Fix quadratic behavior of repeated vectored writes
Some implementations of `Write::write_vectored` in the standard library (`BufWriter`, `LineWriter`, `Stdout`, `Stderr`) check all buffers to calculate the total length. This is O(n) over the number of buffers.
It's common that only a limited number of buffers is written at a time (e.g. 1024 for `writev(2)`). `write_vectored_all` will then call `write_vectored` repeatedly, leading to a runtime of O(n²) over the number of buffers.

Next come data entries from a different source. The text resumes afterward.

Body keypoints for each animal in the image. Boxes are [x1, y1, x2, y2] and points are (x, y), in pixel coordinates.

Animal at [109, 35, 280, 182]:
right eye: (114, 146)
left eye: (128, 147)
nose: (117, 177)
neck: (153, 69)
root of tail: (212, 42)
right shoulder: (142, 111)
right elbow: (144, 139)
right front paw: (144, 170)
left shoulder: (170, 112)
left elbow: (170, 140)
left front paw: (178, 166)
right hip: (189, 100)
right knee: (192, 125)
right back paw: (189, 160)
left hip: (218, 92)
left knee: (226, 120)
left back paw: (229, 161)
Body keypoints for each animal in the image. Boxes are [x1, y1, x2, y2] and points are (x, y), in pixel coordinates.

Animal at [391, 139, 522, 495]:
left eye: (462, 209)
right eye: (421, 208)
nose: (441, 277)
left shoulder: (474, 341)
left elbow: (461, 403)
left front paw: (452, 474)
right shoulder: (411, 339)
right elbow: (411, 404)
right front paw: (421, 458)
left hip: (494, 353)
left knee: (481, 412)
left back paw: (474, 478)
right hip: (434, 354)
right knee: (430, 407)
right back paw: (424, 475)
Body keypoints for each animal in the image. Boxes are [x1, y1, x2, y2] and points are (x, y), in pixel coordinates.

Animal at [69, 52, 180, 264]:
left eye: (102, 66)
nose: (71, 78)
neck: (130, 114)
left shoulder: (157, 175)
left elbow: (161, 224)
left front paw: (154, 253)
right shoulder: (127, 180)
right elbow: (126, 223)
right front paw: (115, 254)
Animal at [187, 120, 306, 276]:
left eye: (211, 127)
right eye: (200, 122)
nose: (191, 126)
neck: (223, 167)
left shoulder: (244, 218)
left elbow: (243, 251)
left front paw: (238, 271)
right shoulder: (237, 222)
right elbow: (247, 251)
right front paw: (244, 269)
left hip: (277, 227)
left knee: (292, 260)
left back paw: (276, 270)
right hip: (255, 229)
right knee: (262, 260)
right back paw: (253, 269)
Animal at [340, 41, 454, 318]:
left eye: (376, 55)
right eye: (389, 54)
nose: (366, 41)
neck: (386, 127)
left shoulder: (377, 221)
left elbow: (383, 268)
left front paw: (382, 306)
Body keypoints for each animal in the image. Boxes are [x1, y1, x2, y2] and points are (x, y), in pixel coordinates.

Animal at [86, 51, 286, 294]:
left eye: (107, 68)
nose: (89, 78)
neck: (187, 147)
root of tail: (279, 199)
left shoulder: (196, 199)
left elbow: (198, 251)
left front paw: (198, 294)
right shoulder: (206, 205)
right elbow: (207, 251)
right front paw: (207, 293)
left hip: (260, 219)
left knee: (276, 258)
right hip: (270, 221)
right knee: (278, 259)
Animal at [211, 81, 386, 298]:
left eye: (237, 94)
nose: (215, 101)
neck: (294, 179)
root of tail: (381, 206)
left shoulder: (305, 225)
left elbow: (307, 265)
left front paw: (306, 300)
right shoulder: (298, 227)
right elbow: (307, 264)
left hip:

This fix is to only calculate as much as needed if it's needed.
Here's a test program:
```rust
#![feature(write_all_vectored)]
use std::fs::File;
use std::io::{BufWriter, IoSlice, Write};
use std::time::Instant;
fn main() {
let buf = vec![b'\0'; 100_000_000];
let mut slices: Vec<IoSlice<'_>> = buf.chunks(100).map(IoSlice::new).collect();
let mut writer = BufWriter::new(File::create("/dev/null").unwrap());
let start = Instant::now();
write_smart(&slices, &mut writer);
println!("write_smart(): {:?}", start.elapsed());
let start = Instant::now();
writer.write_all_vectored(&mut slices).unwrap();
println!("write_all_vectored(): {:?}", start.elapsed());
}
fn write_smart(mut slices: &[IoSlice<'_>], writer: &mut impl Write) {
while !slices.is_empty() {
// Only try to write as many slices as can be written
let res = writer
.write_vectored(slices.get(..1024).unwrap_or(slices))
.unwrap();
slices = &slices[(res / 100)..];
}
}
```
Before this change:
```
write_smart(): 6.666952ms
write_all_vectored(): 498.437092ms
```
After this change:
```
write_smart(): 6.377158ms
write_all_vectored(): 6.923412ms
```
`LineWriter` (and by extension `Stdout`) isn't fully repaired by this because it looks for newlines. I could open an issue for that after this is merged, I think it's fixable but not trivially.